In memory
of the
soldiers of the
Confederate States
Army
who have died or may
die on the Pacific coast
Erected by the
Confederate Monument Association.
Lord God of Hosts, be with us yet.
Lest we forget - lest we forget.
1861-1865
The Confederate States of America (CSA), also known as the Confederacy, was a government set up in 1861 by seven southern slave states that had declared their secession from the United States. The Confederacy recognized as members eleven states that had formally declared secession, two additional states with less formal declarations, and one new territory. Secessionists argued that the United States Constitution was a compact that each state could abandon without consultation; the United States (the Union) rejected secession as illegal. The American Civil War began with the 1861 Confederate attack upon Fort Sumter, a Union fort within territory claimed by the CSA. By 1865, after very heavy fighting, largely on Confederate soil, CSA forces were defeated and the Confederacy collapsed. No foreign nation officially recognized the Confederacy as an independent country, but several had granted belligerent status.
Public support of Confederate President Jefferson Davis's administration eroded over time with repeated military reverses, economic hardship, and allegations of autocratic government. After four years of Union campaigning, Richmond fell in April 1865.

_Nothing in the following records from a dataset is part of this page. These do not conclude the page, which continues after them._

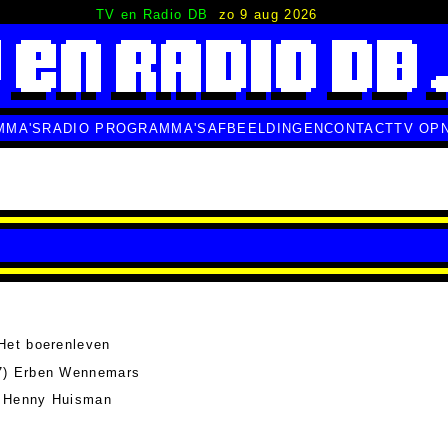
TV en Radio DB
zo 9 aug 2026
MMA'S
RADIO PROGRAMMA'S
AFBEELDINGEN
CONTACT
TV OP
Het boerenleven
7) Erben Wennemars
 Henny Huisman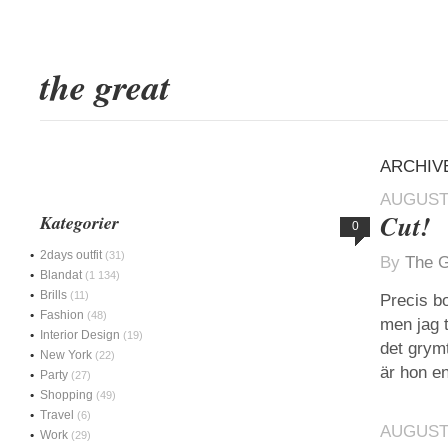
the great
ARCHIVE
AUGUSTI
Cut!
Kategorier
0
2days outfit
(31)
By
The G
Blandat
(1 134)
Brills
(11)
Precis bo
Fashion
(48)
men jag 
Interior Design
(19)
det grym
New York
(22)
är hon en
Party
(27)
Shopping
(49)
Travel
(6)
AUGUSTI
Work
(29)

On April 9, 1865, Confederate General Robert E. Lee surrendered the Army of Northern Virginia to Ulysses S. Grant — with that the Confederacy effectively collapsed. President Davis was captured on May 10, 1865, at Irwinville, Georgia. All remaining Confederate forces surrendered by June 1865. Four years later, the U.S. Supreme Court ruled in Texas v. White that secession was illegal and that the Confederacy had never legally existed.